On ne menait aucune enquête si la victime refusait de collaborer avec le clergé ou si elle souhaitait conserver son anonymat.

« Il y a avait donc des centaines de cas d’abus pour lesquels il n’y avait eu aucune enquête », précise Lisa Madigan. 

L’État de l’Illinois est en train de préparer la suite des choses. Des accusations formelles devant la justice devraient être déposées prochainement.

Malgré tout, un grand nombre des cas d’abus sexuels de prêtres, commis en Illinois ou ailleurs, ne seront jamais traduits en justice parce que les auteurs de ces abus sont aujourd’hui décédés.

Les enfants victimes, aujourd’hui adultes, demandent des réformes fondamentales aux membres du clergé qui vont se réunir au Vatican.

Un message pour le pape François

Peter Isely, le fondateur de l’organisme ECA (Ending Clergy Abuse), une autre organisation américaine de défense de victimes de prêtres, fait partie d’un groupe restreint de personnes invitées à participer au sommet du Vatican qui s’ouvre jeudi.

Dehors, Peter Isely.

Peter Isely est le fondateur de l’organisme ECA.

Photo : Radio-Canada

Pour lui, le clergé, qui s’est montré si tolérant envers les prêtres abuseurs, représente une sorte d’organisation criminelle, rien de moins, puisqu’il a permis que ces crimes se répètent pendant des décennies à travers le monde entier.
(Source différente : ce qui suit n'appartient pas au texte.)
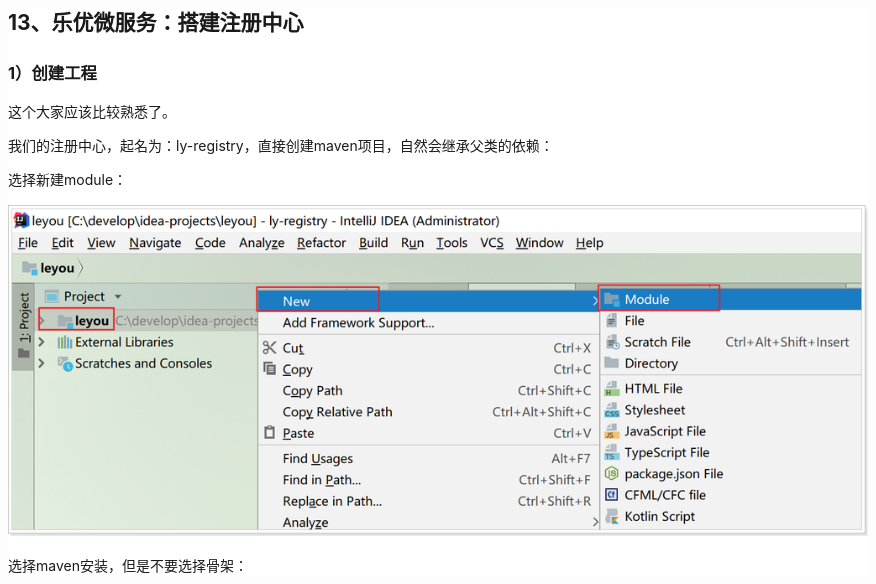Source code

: 

















## 13、乐优微服务：搭建注册中心

### 1）创建工程

这个大家应该比较熟悉了。

我们的注册中心，起名为：ly-registry，直接创建maven项目，自然会继承父类的依赖：

选择新建module：

![1551239817387](https://raw.githubusercontent.com/Kid-On-The-Road/Resources/main/笔记图片/乐优商城/图片/1551239817387.png)



选择maven安装，但是不要选择骨架：
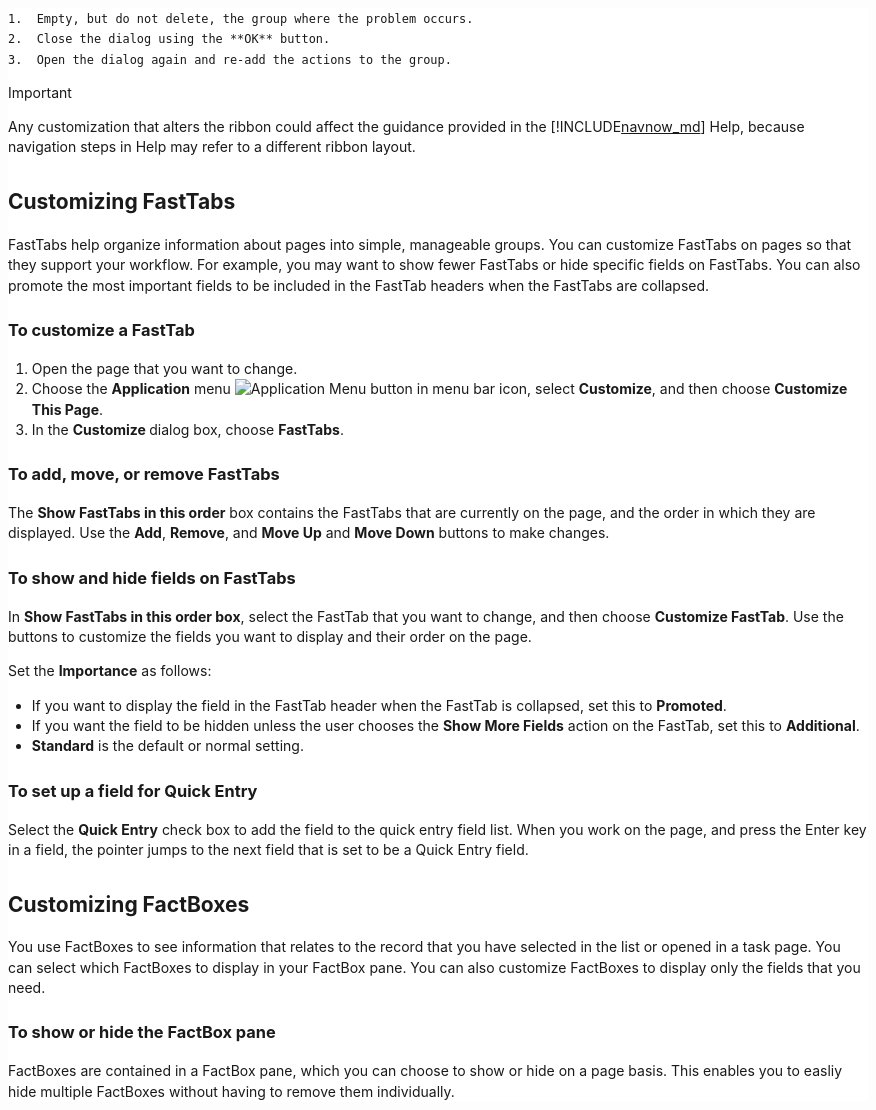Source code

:     1.  Empty, but do not delete, the group where the problem occurs.  
    2.  Close the dialog using the **OK** button.  
    3.  Open the dialog again and re-add the actions to the group.  

> [!IMPORTANT]  
>  Any customization that alters the ribbon could affect the guidance provided in the [!INCLUDE[navnow_md](includes/navnow_md.md)] Help, because navigation steps in Help may refer to a different ribbon layout.

## Customizing FastTabs
FastTabs help organize information about pages into simple, manageable groups. You can customize FastTabs on pages so that they support your workflow. For example, you may want to show fewer FastTabs or hide specific fields on FastTabs. You can also promote the most important fields to be included in the FastTab headers when the FastTabs are collapsed.  

### To customize a FastTab  

1.  Open the page that you want to change.
2.  Choose the **Application** menu ![Application Menu button in menu bar](media/applicationmenuicon.png "ApplicationMenuIcon") icon, select **Customize**, and then choose **Customize This Page**.  
3.  In the **Customize <Page Name>** dialog box, choose **FastTabs**.  

### To add, move, or remove FastTabs
The **Show FastTabs in this order** box contains the FastTabs that are currently on the page, and the order in which they are displayed. Use the **Add**, **Remove**, and **Move Up** and **Move Down** buttons to make changes.

### To show and hide fields on FastTabs
In **Show FastTabs in this order box**, select the FastTab that you want to change, and then choose **Customize FastTab**. Use the buttons to customize the fields you want to display and their order on the page.

Set the **Importance** as follows:
-   If you want to display the field in the FastTab header when the FastTab is collapsed, set this to **Promoted**.
- If you want the field to be hidden unless the user chooses the **Show More Fields** action on the FastTab, set this to **Additional**.
-   **Standard** is the default or normal setting.

### To set up a field for Quick Entry
Select the **Quick Entry** check box to add the field to the quick entry field list. When you work on the page, and press the Enter key in a field, the pointer jumps to the next field that is set to be a Quick Entry field.

## Customizing FactBoxes
You use FactBoxes to see information that relates to the record that you have selected in the list or opened in a task page. You can select which FactBoxes to display in your FactBox pane. You can also customize FactBoxes to display only the fields that you need.  

### To show or hide the FactBox pane
FactBoxes are contained in a FactBox pane, which you can choose to show or hide on a page basis. This enables you to easliy hide multiple FactBoxes without having to remove them individually.
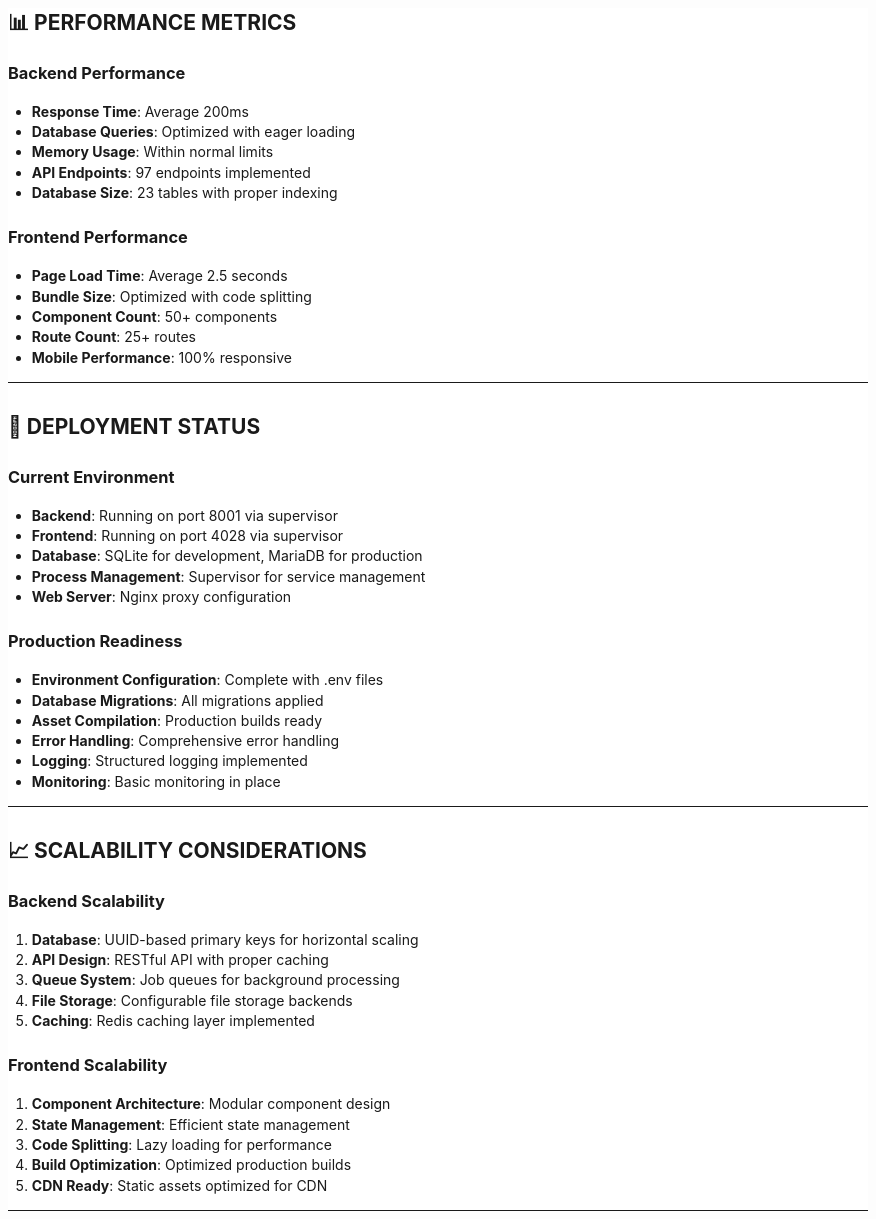 
## 📊 **PERFORMANCE METRICS**

### **Backend Performance**
- **Response Time**: Average 200ms
- **Database Queries**: Optimized with eager loading
- **Memory Usage**: Within normal limits
- **API Endpoints**: 97 endpoints implemented
- **Database Size**: 23 tables with proper indexing

### **Frontend Performance**
- **Page Load Time**: Average 2.5 seconds
- **Bundle Size**: Optimized with code splitting
- **Component Count**: 50+ components
- **Route Count**: 25+ routes
- **Mobile Performance**: 100% responsive

---

## 🚀 **DEPLOYMENT STATUS**

### **Current Environment**
- **Backend**: Running on port 8001 via supervisor
- **Frontend**: Running on port 4028 via supervisor
- **Database**: SQLite for development, MariaDB for production
- **Process Management**: Supervisor for service management
- **Web Server**: Nginx proxy configuration

### **Production Readiness**
- **Environment Configuration**: Complete with .env files
- **Database Migrations**: All migrations applied
- **Asset Compilation**: Production builds ready
- **Error Handling**: Comprehensive error handling
- **Logging**: Structured logging implemented
- **Monitoring**: Basic monitoring in place

---

## 📈 **SCALABILITY CONSIDERATIONS**

### **Backend Scalability**
1. **Database**: UUID-based primary keys for horizontal scaling
2. **API Design**: RESTful API with proper caching
3. **Queue System**: Job queues for background processing
4. **File Storage**: Configurable file storage backends
5. **Caching**: Redis caching layer implemented

### **Frontend Scalability**
1. **Component Architecture**: Modular component design
2. **State Management**: Efficient state management
3. **Code Splitting**: Lazy loading for performance
4. **Build Optimization**: Optimized production builds
5. **CDN Ready**: Static assets optimized for CDN

---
Il sait déjà ce qu’il va dire au pape François et aux présidents des conférences épiscopales : « Nous demandons la tolérance zéro pour tout acte sexuel commis sur un mineur, y compris pour les évêques et les cardinaux qui ont camouflé ces actes. Qu’ils soient expulsés de l’Église. C’est criminel, un point c’est tout. Ça devrait être une loi canonique écrite, poursuit M. Isely. Et puis, l’Église devrait rendre publics les noms de ces personnes coupables. Le pape a le pouvoir de faire tout ça. »

Larry Antonsen de Chicago abonde : « Les prêtres coupables sont parfois exclus de leur paroisse, mais ils continuent à recevoir leur salaire et leurs avantages sociaux. Ce n’est pas juste. Ils devraient aller en prison. Ils ont détruit la vie d’enfants, ils devraient payer pour ça ».